Ma mère me jugeait trop jeune pour aller à Henri-IV. Dans son esprit, cela voulait dire : pour prendre le train. Je restai deux ans à la maison et travaillai seul.
Je me promettais des joies sans bornes, car, réussissant à faire en quatre heures le travail que ne fournissaient pas en deux jours mes anciens condisciples, j'étais libre plus de la moitié du jour. Je me promenais seul au bord de la Marne qui était tellement notre rivière que mes soeurs disaient, en parlant de la Seine, « une Marne ». J'allais même dans le bateau de mon père, malgré sa défense ; mais je ne ramais pas, et sans m'avouer que ma peur n'était pas celle de lui désobéir, mais la peur tout court. Je lisais, couché dans ce bateau. En 1913 et 1914, deux cents livres y passent. Point ce que l'on nomme de mauvais livres, mais plutôt les meilleurs, sinon pour l'esprit, du moins pour le mérite. Aussi, bien plus tard, à l'âge où l'adolescent méprise les livres de la Bibliothèque rose, je pris goût à leur charme enfantin, alors qu'à cette époque je ne les aurais voulu lire pour rien au monde.
Le désavantage de ces récréations alternant avec le travail était de transformer pour moi toute l'année en fausses vacances. Ainsi, mon travail de chaque jour était-il peu de chose, mais, comme, travaillant moins de temps que les autres, je travaillais en plus pendant leurs vacances, ce peu de chose était le bouchon de liège qu'un chat garde toute sa vie au bout de la queue, alors qu'il préférerait sans doute un mois de casserole.

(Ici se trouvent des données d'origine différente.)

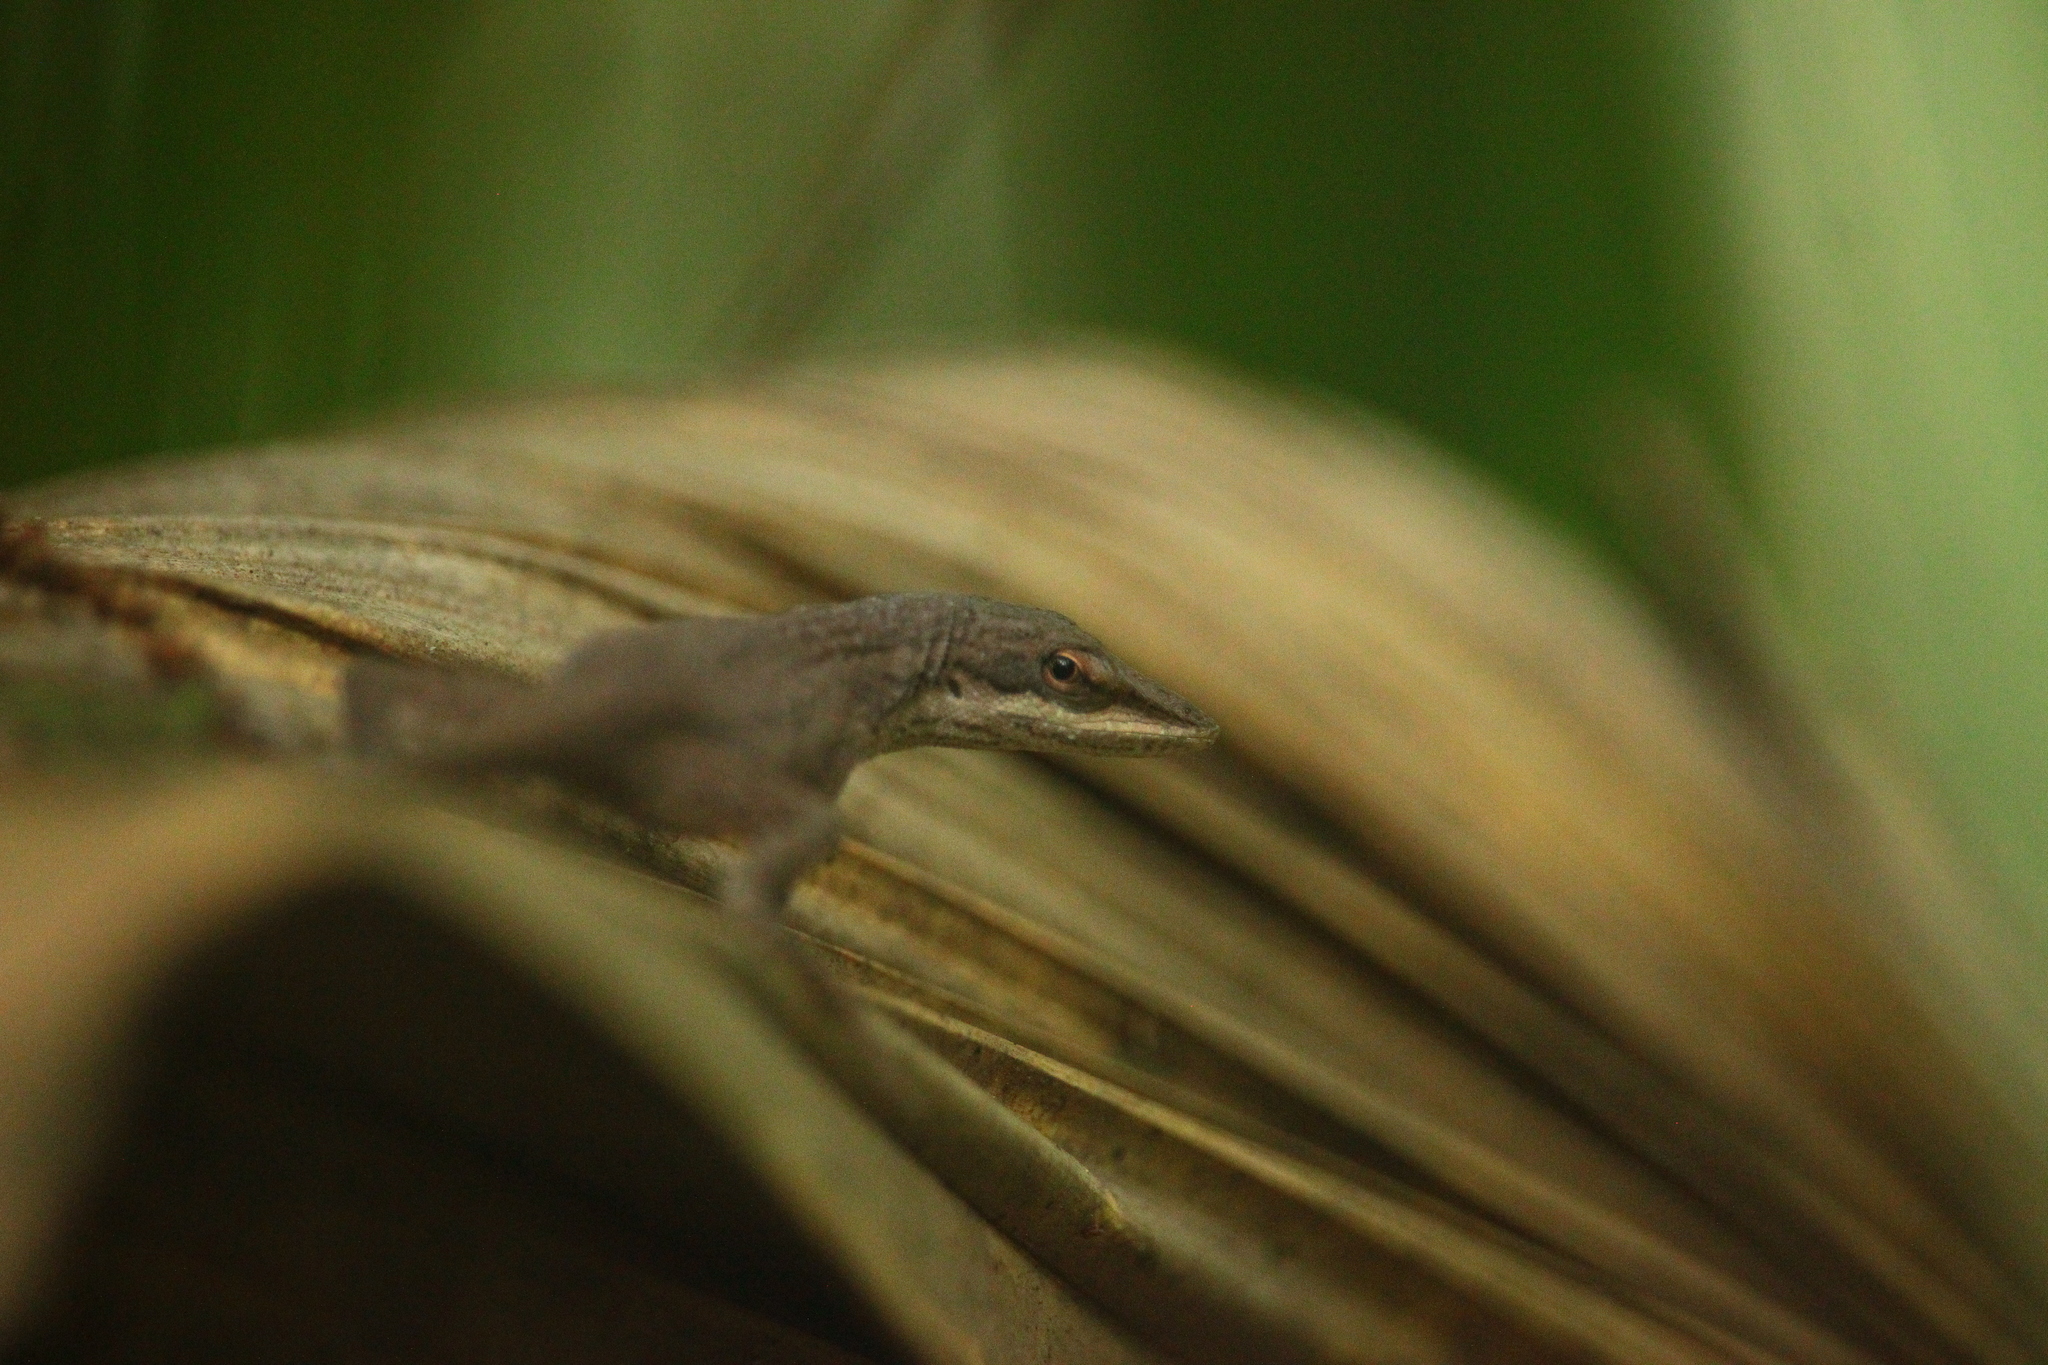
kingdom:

Les vraies vacances approchaient, et je m'en occupais fort peu puisque c'était pour moi le même régime. Le chat regardait toujours le fromage sous la cloche. Mais vint la guerre. Elle brisa la cloche. Les maîtres eurent d'autres chats à fouetter et le chat se réjouit.
A vrai dire, chacun se réjouissait en France. Les enfants, leurs livres de prix sous le bras, se pressaient devant les affiches. Les mauvais élèves profitaient du désarroi des familles.

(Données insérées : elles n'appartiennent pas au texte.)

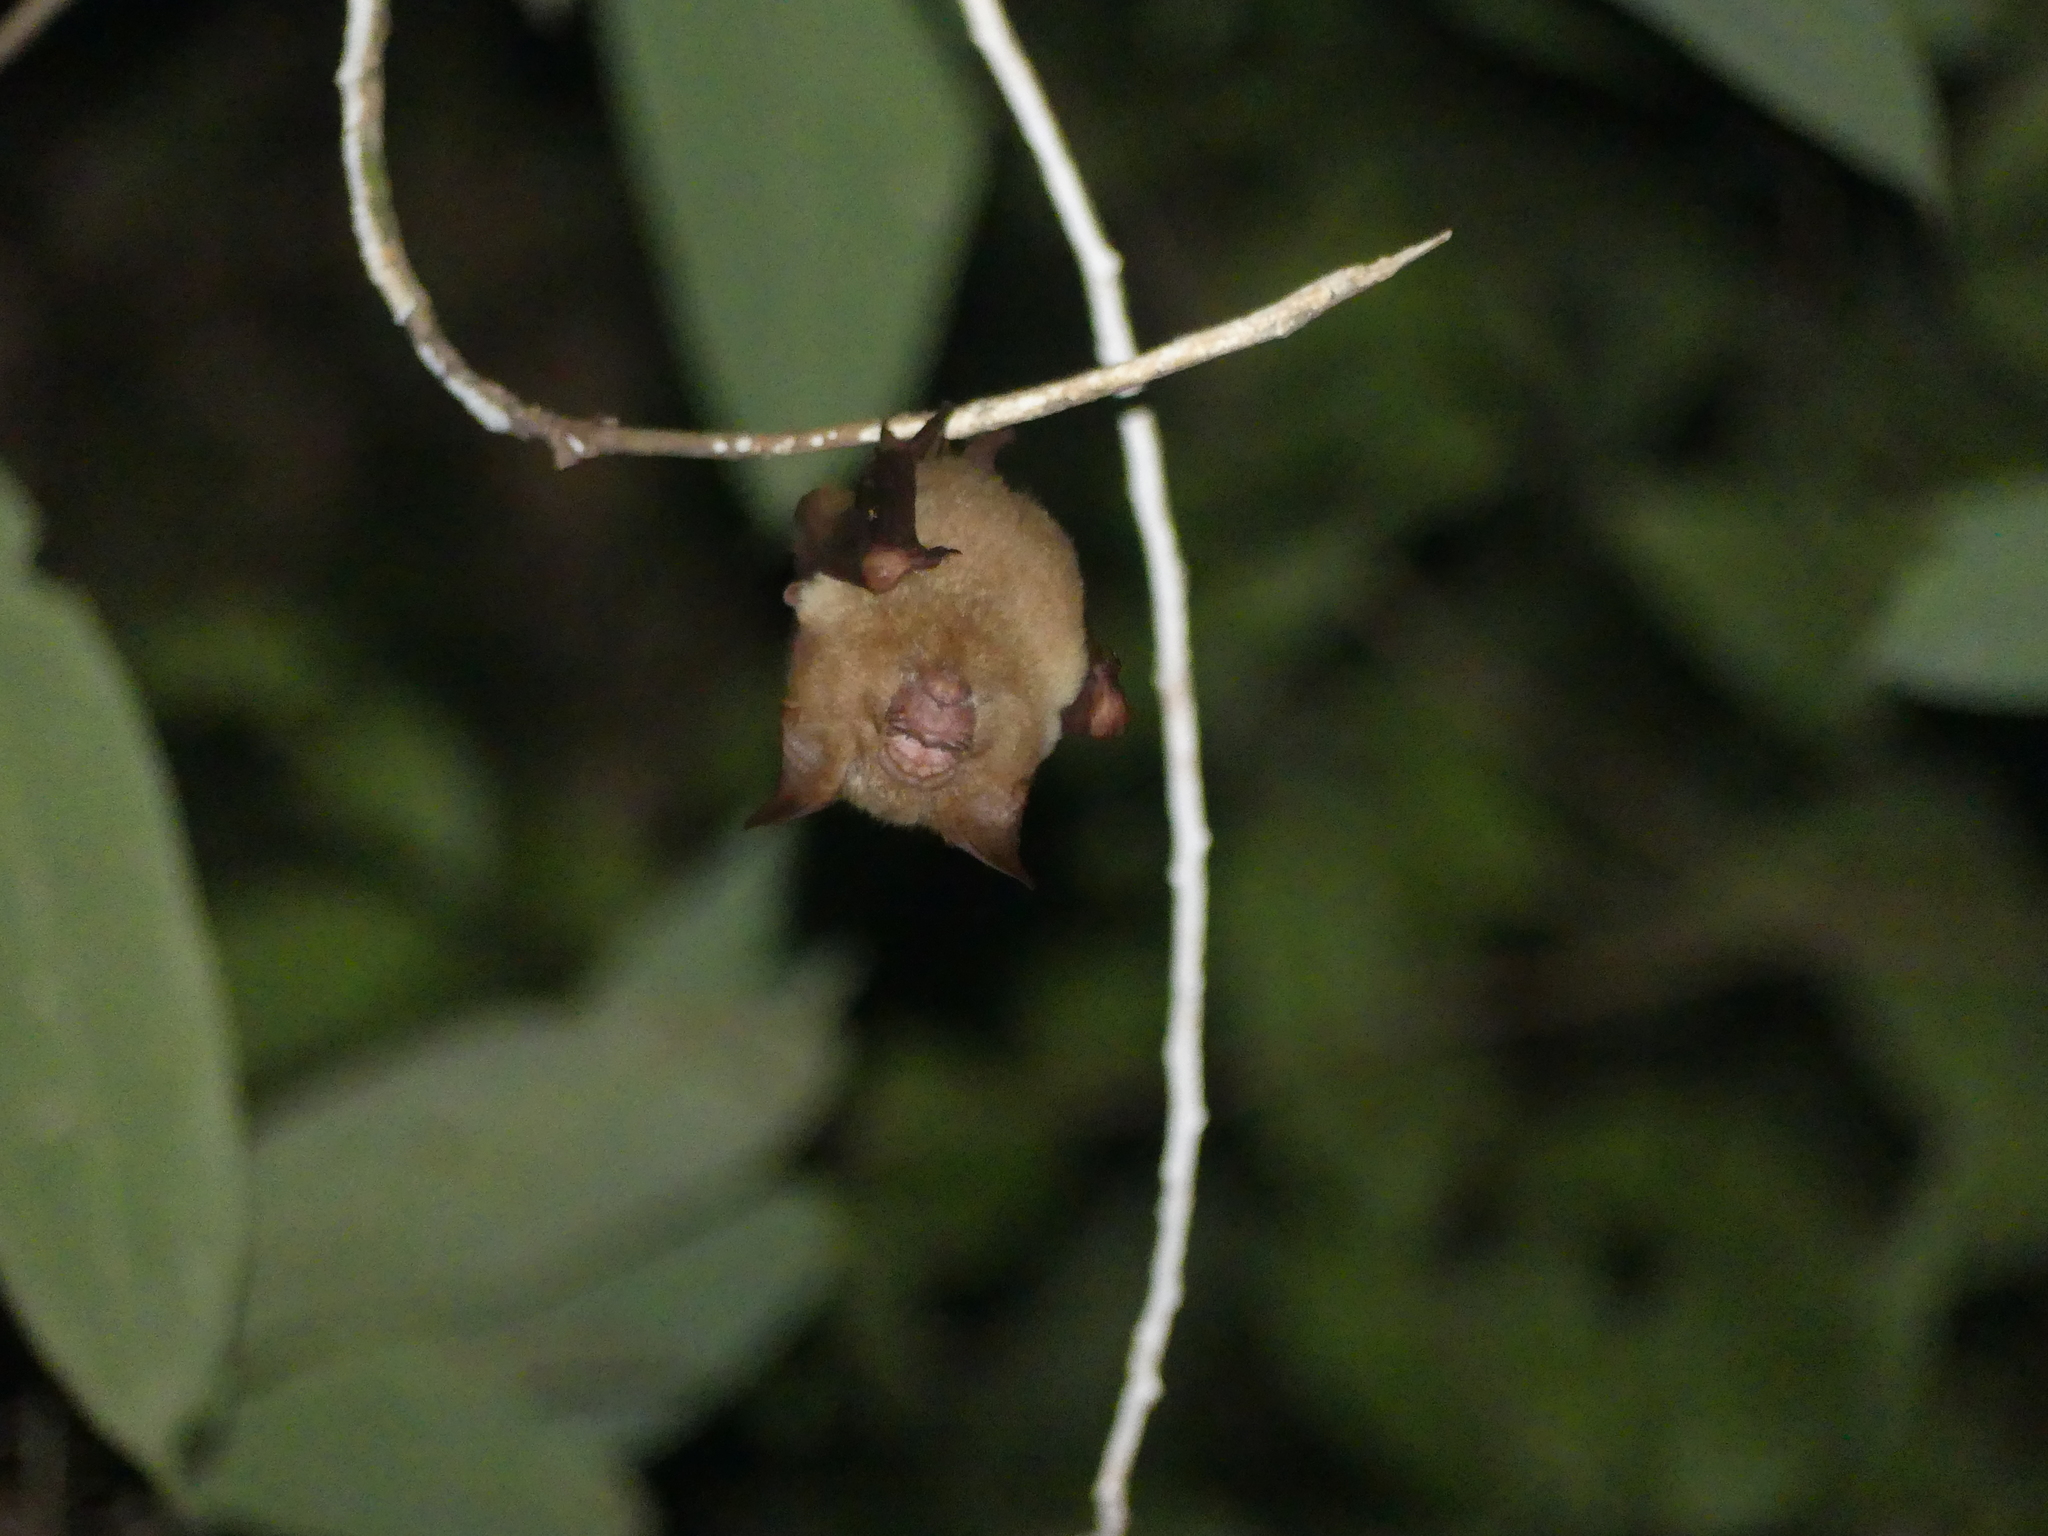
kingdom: Animalia
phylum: Chordata
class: Mammalia
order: Chiroptera
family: Hipposideridae
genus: Hipposideros
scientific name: Hipposideros diadema
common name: Diadem leaf-nosed bat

Nous allions chaque jour, après dîner, à la gare de J..., à deux kilomètres de chez nous, voir passer les trains militaires. Nous emportions des campanules et nous les lancions aux soldats. Des dames en blouse versaient du vin rouge dans les bidons et en répandaient des litres sur le quai jonché de fleurs. Tout cet ensemble me laisse un souvenir de feu d'artifice. Et jamais autant de vin gaspillé, de fleurs mortes. Il fallut pavoiser les fenêtres de notre maison.
Bientôt, nous n'allâmes plus à J.... Mes frères et mes sœurs commençaient d'en vouloir à la guerre, ils la trouvaient longue. Elle leur supprimait le bord de la mer. Habitués à se lever tard, il leur fallait acheter les journaux à six heures. Pauvre distraction ! Mais vers le vingt août, ces jeunes monstres reprennent espoir. Au lieu de quitter la table où les grandes personnes s'attardent, ils y restent pour entendre mon père parler de départ. Sans doute n'y aurait-il plus de moyens de transport. Il faudrait voyager très loin à bicyclette. Mes frères plaisantent ma petite. Les roues de sa bicyclette ont à peine quarante centimètres de diamètre : « On te laissera seule sur la route. » Ma sœur sanglote. Mais quel entrain pour astiquer les machines ! Plus de paresse. Ils proposent de réparer la mienne. Ils se lèvent dès l'aube pour connaître les nouvelles. Tandis que chacun s'étonne, je découvre enfin les mobiles de ce patriotisme : un voyage à bicyclette ! Jusqu'à la mer ! Et une mer plus loin, plus jolie que d'habitude. Ils eussent brûlé Paris pour partir plus vite. Ce qui terrifiait l'Europe était devenu leur unique espoir.
L'égoïsme des enfants est-il différent du nôtre ? L'été, à la campagne, nous maudissons la pluie qui tombe, et les cultivateurs la réclament.